The 1st in a series of short monthly essays
INVESTING IN PROPOSED WELLS
IN THE OIL AND GAS BUSINESS
This is often
very different from investing in, say, a company that makes things people buy: compared to the manufacturer/retailer, where sales go up and down. You can, and often do, lose your entire investment with a dry hole.
So why invest in proposed wells at all? You ought not do so if, when the well is dry, you're left short of cash. Drilling wells is definitely not for those incapable of handling high risk. Companies in the exploration and development business often factor in dry holes at the start, realizing that it is only "down the road" that they may realize any revenue stream at all.
I remember one Chicago money raiser telling me that, after a string of dry holes, he called his disappointed investors in for a meeting. Instead of apologizing, he opened the meeting with the suggestion that all those who did not want to continue should leave the meeting right away. Too brusque? Not really. This was an immediate
reiteration of high risk and the money raiser was doing his investors a favor. (I think this group has drilled some good wells since then.)

(Brief 1):
Pull out every line of the rows below that contains the string "major", copying each one in full. Case counts.

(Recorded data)
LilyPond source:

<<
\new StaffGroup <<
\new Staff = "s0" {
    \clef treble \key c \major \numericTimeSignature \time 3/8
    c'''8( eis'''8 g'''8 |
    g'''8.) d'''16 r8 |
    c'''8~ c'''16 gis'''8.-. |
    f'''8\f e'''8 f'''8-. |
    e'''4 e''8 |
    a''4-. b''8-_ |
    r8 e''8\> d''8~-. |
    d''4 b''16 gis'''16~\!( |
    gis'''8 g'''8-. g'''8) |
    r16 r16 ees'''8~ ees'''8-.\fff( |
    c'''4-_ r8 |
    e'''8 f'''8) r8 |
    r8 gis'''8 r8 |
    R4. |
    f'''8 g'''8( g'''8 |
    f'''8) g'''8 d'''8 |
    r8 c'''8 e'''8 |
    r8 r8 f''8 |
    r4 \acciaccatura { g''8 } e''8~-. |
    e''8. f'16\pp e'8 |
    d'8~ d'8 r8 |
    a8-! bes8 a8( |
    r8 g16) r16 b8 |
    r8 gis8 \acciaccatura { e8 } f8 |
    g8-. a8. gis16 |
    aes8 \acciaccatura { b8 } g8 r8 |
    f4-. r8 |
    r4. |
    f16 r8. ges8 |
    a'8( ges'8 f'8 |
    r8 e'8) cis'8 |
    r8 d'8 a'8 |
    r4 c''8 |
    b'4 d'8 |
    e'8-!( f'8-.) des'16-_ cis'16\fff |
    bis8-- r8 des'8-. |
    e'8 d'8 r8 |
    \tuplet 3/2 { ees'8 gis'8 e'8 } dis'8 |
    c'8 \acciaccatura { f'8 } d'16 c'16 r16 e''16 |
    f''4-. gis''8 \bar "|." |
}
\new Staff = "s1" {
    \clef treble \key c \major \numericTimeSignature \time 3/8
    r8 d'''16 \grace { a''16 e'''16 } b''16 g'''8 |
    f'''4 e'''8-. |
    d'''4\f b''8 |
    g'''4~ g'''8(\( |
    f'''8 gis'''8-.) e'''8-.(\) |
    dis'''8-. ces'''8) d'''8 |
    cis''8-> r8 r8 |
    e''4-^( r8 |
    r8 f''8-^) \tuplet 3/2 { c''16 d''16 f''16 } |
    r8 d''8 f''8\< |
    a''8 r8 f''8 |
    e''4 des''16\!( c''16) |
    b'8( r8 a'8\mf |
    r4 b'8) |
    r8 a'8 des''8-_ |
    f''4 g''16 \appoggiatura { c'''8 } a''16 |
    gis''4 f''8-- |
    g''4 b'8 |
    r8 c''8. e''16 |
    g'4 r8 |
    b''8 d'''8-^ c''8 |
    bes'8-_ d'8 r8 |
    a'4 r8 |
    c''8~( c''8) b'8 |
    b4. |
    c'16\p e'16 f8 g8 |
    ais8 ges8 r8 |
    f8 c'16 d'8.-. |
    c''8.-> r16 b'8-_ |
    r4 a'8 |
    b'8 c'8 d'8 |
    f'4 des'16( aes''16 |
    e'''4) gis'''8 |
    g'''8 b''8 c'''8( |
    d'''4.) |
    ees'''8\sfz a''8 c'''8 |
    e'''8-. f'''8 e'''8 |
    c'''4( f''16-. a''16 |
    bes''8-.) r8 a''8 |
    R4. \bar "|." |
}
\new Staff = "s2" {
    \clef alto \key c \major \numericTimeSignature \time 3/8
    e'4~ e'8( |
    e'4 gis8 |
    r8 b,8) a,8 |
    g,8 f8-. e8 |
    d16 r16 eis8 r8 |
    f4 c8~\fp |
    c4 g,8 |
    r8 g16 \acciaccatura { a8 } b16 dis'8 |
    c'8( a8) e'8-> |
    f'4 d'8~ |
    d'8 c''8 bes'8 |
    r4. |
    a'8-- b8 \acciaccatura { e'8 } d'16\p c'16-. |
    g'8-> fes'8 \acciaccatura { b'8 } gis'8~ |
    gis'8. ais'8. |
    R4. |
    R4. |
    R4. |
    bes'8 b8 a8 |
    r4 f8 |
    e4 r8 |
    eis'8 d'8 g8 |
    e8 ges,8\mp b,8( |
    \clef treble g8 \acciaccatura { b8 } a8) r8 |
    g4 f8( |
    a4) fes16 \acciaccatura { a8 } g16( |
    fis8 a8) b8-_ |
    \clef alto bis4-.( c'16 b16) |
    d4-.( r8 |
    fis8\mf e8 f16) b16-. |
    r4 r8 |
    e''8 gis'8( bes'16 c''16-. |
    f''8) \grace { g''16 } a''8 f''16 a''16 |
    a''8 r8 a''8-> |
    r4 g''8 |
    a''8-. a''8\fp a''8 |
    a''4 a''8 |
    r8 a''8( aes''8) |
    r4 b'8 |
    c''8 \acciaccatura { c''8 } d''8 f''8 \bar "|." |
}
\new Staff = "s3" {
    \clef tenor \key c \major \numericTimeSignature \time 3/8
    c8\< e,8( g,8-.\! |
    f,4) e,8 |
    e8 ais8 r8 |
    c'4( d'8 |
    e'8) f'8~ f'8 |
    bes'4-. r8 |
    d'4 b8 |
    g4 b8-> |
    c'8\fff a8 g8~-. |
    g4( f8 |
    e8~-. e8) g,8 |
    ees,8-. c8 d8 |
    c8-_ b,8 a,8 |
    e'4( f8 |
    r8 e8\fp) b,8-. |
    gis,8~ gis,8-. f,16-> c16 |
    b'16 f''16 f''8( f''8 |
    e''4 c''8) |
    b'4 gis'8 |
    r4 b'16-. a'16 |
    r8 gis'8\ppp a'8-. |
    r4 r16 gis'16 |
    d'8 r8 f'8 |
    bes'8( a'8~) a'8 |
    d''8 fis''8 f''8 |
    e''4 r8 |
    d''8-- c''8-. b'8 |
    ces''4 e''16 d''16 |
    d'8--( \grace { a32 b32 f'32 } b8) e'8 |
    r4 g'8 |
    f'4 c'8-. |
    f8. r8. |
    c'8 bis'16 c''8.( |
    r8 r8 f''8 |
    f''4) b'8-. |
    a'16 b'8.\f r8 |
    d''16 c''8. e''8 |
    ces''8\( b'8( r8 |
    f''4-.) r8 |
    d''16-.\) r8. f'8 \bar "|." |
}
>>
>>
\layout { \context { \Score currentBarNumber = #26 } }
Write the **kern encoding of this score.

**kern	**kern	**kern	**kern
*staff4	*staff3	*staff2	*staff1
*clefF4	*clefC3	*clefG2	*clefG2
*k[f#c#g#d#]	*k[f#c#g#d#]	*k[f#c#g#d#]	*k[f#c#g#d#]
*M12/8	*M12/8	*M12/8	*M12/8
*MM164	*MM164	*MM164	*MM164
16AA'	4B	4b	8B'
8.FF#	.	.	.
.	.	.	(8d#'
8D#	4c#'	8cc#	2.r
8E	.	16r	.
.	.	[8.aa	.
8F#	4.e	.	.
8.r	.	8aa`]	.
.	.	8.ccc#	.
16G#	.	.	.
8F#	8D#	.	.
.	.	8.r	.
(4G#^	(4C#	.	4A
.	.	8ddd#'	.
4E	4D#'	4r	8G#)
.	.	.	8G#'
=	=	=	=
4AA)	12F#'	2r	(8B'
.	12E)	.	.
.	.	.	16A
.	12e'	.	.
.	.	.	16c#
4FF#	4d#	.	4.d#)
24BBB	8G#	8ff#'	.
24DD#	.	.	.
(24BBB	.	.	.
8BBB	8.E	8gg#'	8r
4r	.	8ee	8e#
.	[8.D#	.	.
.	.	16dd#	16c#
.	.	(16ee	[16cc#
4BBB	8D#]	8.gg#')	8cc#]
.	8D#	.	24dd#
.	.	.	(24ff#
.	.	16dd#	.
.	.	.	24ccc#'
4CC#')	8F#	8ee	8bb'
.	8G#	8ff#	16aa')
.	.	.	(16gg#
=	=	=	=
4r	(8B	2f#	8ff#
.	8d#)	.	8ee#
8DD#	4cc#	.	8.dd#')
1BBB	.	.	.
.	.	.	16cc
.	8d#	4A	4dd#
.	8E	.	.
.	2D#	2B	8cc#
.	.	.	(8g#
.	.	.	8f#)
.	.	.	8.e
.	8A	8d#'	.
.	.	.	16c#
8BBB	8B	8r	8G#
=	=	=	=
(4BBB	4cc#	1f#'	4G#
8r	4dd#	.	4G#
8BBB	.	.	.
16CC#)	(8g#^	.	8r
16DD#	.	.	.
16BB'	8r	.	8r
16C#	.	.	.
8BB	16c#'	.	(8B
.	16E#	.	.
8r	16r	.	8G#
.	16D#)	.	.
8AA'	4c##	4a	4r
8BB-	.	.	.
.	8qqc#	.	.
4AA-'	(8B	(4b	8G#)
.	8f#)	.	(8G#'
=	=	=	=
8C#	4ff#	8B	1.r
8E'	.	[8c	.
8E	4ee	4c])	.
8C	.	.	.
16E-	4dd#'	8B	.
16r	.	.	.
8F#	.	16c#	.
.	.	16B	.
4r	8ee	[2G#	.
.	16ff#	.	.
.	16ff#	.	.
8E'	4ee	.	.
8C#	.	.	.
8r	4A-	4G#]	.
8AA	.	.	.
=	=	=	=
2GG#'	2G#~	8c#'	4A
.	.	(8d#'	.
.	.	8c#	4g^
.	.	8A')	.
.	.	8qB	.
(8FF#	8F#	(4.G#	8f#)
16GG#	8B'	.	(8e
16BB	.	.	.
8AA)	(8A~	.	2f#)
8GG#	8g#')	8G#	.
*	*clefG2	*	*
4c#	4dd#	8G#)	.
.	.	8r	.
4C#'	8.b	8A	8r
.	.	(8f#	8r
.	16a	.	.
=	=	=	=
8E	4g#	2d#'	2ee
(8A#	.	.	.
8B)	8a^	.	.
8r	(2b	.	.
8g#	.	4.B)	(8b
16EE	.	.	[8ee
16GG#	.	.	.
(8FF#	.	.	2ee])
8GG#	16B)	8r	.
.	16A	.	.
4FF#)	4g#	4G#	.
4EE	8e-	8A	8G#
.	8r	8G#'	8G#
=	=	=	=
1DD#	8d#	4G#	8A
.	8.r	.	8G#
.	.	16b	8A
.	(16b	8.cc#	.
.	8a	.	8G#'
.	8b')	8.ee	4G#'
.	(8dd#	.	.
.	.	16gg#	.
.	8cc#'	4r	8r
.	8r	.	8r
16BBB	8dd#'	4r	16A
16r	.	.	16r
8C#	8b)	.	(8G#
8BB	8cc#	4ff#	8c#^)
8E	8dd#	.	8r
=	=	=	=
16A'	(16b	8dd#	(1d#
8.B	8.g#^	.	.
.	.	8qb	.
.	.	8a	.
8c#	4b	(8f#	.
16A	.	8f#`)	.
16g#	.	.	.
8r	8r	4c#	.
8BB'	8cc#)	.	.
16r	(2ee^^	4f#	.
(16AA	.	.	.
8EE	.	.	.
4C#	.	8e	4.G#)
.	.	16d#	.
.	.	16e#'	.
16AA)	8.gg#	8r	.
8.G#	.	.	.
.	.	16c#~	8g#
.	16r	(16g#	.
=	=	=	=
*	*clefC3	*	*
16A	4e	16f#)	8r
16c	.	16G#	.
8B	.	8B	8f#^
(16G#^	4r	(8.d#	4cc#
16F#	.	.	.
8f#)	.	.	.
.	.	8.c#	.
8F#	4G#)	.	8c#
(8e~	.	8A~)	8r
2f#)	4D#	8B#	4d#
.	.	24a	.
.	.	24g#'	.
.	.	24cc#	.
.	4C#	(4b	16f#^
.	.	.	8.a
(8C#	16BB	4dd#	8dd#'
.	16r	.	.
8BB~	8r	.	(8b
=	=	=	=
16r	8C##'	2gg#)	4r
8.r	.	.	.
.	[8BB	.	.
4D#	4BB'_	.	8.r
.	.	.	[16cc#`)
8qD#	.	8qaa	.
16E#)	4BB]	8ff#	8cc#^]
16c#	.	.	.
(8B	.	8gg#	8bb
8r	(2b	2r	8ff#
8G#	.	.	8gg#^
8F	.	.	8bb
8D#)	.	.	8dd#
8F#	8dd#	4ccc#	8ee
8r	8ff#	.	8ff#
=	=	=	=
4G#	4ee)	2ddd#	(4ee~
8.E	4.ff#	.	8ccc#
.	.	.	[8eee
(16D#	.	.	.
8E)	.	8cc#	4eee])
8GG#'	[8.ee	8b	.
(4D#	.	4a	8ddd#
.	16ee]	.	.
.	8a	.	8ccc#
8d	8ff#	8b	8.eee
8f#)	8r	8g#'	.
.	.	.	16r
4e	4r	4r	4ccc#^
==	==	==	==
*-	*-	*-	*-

(Brief 2):
According to the essay on investing in proposed wells, why was the Chicago money raiser's opening suggestion to his disappointed investors not too brusque?

(Exercise answer 1):
    \clef treble \key c \major \numericTimeSignature \time 3/8
    \clef treble \key c \major \numericTimeSignature \time 3/8
    \clef alto \key c \major \numericTimeSignature \time 3/8
    \clef tenor \key c \major \numericTimeSignature \time 3/8

(Exercise answer 2):
It served as an immediate reiteration of the high risk involved, so the money raiser was doing his investors a favor.